= Frank Nasworthy =

American skateboarder

Frank Nasworthy is notable in the history of skateboarding for introducing polyurethane wheel technology to the sport in the early 1970s.

After graduating from Annandale High School in Northern Virginia in 1967, Nasworthy attended Virginia Tech for a year. Back with his family for the summer of 1970, he visited a plastics factory in Purcellville called Creative Urethanes, owned by a friend’s father. The factory had experimented with a polyurethane roller skate wheel that was sold to Roller Sports Inc., which supplied wheels for rental skates at roller rinks. The rationale was that a softer wheel with improved grip would help novice roller skaters, but the wheel was largely rejected by roller skaters who favored the hard steel wheels that allowed for faster speeds on the wooden floors of the roller rinks.

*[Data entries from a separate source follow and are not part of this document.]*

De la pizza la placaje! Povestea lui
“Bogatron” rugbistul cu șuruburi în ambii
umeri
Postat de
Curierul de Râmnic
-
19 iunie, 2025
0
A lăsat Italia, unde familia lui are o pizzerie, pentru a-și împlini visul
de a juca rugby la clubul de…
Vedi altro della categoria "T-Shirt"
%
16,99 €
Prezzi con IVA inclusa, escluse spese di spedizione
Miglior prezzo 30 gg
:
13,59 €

Up to this point, skateboards had also been manufactured with either the same steel wheels as rollerskates, or out of a clay composite – a combination of plastic, paper, and finely ground walnut shells. These wheels wore out far too quickly, in as little as seven or eight hours.

Nasworthy moved to Southern California in 1971 to surf and noticed that kids were trying to skateboard when the surf was down. He thought the soft polyurethane wheels would be ideal for skateboards, and had his father send him 10 sets. Assembling them onto his skateboard, he discovered they allowed for a much smoother ride that was fast and controllable. Having realized the potential of a polyurethane skateboard wheel, Nasworthy invested $500, which he had accumulated working in a restaurant, and formed the Cadillac Wheels Company (on account of their smooth ride). Creative Urethane made the wheels to his specifications and Nasworthy took his company to California in 1972.

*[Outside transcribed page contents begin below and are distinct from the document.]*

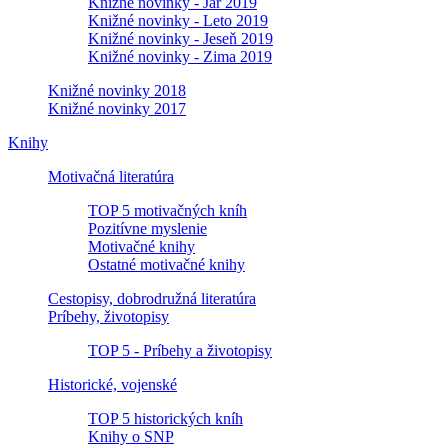
Knižné novinky - Jar 2019
Knižné novinky - Leto 2019
Knižné novinky - Jeseň 2019
Knižné novinky - Zima 2019
Knižné novinky 2018
Knižné novinky 2017
Knihy
Motivačná literatúra
TOP 5 motivačných kníh
Pozitívne myslenie
Motivačné knihy
Ostatné motivačné knihy
Cestopisy, dobrodružná literatúra
Príbehy, životopisy
TOP 5 - Príbehy a životopisy
Historické, vojenské
TOP 5 historických kníh
Knihy o SNP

Due to the infancy of skateboarding at this time, Nasworthy sold his wheels directly to surf shops along the coast of California, and placed some tentative advertisements featuring a young Gregg Weaver in surfing magazines. News of the wheels initially spread by word of mouth, but the cumulative effect was a reawakening of skateboarding to the extent that, by 1975, scores of manufacturers had entered the market, a national magazine, Skateboarder, had re-formed, and Nasworthy was selling 300,000 sets of wheels per year.

Nasworthy decided to license his wheels to Bahne and Co. of Encinitas, California and Bahne skateboards were packaged with Cadillac wheels. During 1975, the company reported sales of 10–20,000 skateboards per month. Nasworthy's association with Bahne led him to commission a series of paintings by poster artist Jim Evans that featured Cadillac Wheels. The posters, with titles like, "From Out of the West" and "Accept No Substitutes" came to represent the paradigm shift taking place in skateboarding.

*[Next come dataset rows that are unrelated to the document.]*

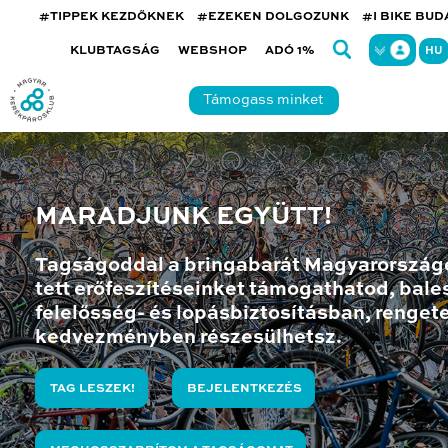
#TIPPEK KEZDŐKNEK
#EZEKEN DOLGOZUNK
#I BIKE BU
KLUBTAGSÁG
WEBSHOP
ADÓ 1%
HU
Támogass minket
MARADJUNK EGYÜTT!
Tagságoddal a bringabarát Magyarország
tett erőfeszítéseinket támogathatod, bales
felelősség- és lopásbiztosításban, renget
kedvezményben részesülhetsz.
TAG LESZEK!
BEJELENTKEZÉS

This success did not last long, as Nasworthy’s innovation was soon overtaken by the introduction of a precision bearing skateboard wheel, the Road Rider. But Nasworthy’s discovery was the catalyst for the second skateboard boom. As a professional freestyle competitor at the time noted:

The progress of the urethane [sic] wheels just totally stoked me; you could do so much more on a skateboard, surf moves, especially; you could carve your turns and stuff without sliding, that changed everything a lot.

Nasworthy completed a Bachelor of Science degree in Applied Mechanics at University of California San Diego in 1984. After earning his degree, he pursued a career as a mechanical engineer. Most of his career was spent at Hewlett Packard where he helped to develop the first wide format Thermal Inkjet Printer and filed patents regarding paper handling. Nasworthy continued inventing and creating at D&K Engineering from 2011 to 2015, and Simplexity Product Development from 2015 until his retirement in 2017.